La cura editoriale di Mauro Marino e la grafica di Valentina Sansò.

***

 “La Cultura dei Tao” - il testo che Spagine – Edizioni Fondo Verri ripropone come audio-libro - è stato pubblicato la prima volta nel maggio del 1986, ad introduzione del catalogo della mostra fotografica itinerante “La cultura contadina”. L’iniziativa fu promossa dalla Scuola Media II° nucleo del Distretto Scolastico n°42 di Maglie (presidente il professor Giuseppe Chiri) e dalla Regione Puglia - Assessorato alla Pubblica Istruzione. In una nota del catalogo i curatori si ringraziano il signor Giuseppe Bernardi che mise a disposizione, per le fotografie, il materiale del Museo della Civiltà Contadina di Tuglie. Coordinatore del progetto fu Pino Refolo, le foto furono realizzate da Yellow Serigrafia di Maglie, la stampa fu a cura della Litografia Graphosette s.r.l. di Taviano.
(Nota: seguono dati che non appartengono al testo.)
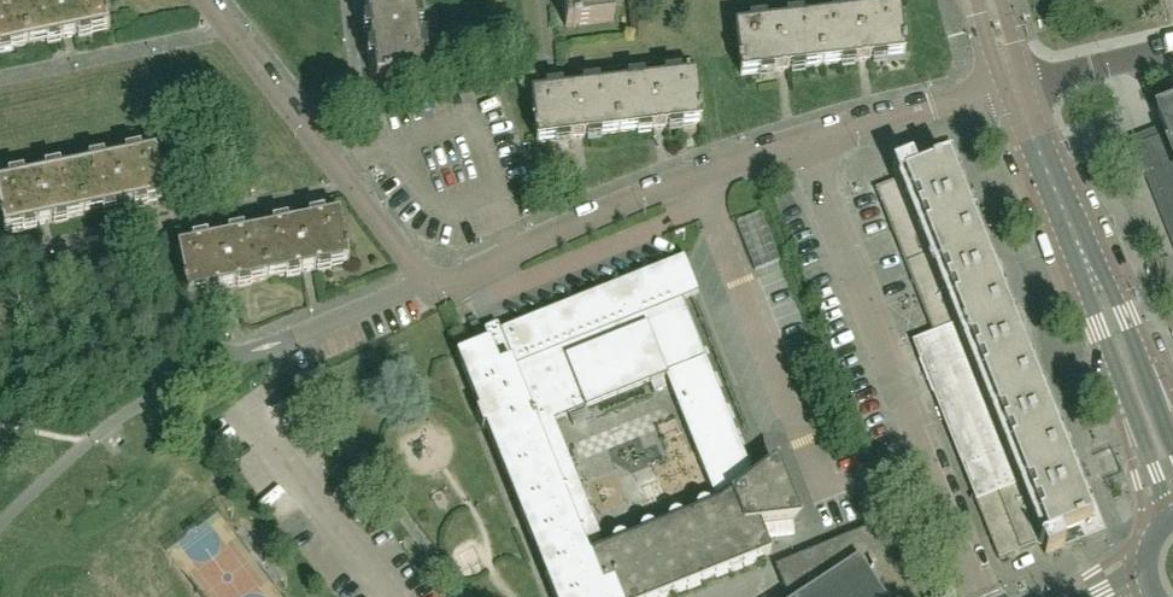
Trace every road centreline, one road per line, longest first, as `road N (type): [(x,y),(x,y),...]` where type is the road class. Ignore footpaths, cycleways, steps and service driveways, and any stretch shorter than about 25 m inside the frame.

La cultura dei Tao è un testo fondante per chi vuole conoscere la materia visionaria di quest’uomo nato in questo Sud d’Oriente, a Caprarica di Lecce il 22 febbraio 1949. Il 9 maggio del 1993, un incidente stradale lo tolse alla vita e alla sua famiglia e ai suoi tanti sodali, divenuti orfani di quel Naviglio che tutto poteva contenere. Lo tolse alla Madre - la Mar – celebrata nella Cultura dei Tao -  nell’incessante dialogo che fa la terra culla del cercare

La riedizione del prezioso testo introdotto da Eugenio Imbriani, unitamente ad un cd-audio registrato e sonorizzato da Valerio Daniele per le voci degli attori Angela De Gaetano, Simone Giorgino, Simone Franco e Piero Rapanà e della cantante Alessia Tondo, nasce con l’intento di tenere viva l’attenzione su Antonio Leonardo Verri, sulla sua straordinaria e tragica vicenda umana e sulle sue parole soprattutto.
Antonio L. Verri cercava il filo di una letteratura possibile “fatta di fole e di angiolesse, di orchi benevoli, di tao…” la sostanza della cultura contadina di un Salento sempre sospeso tra realtà e magia.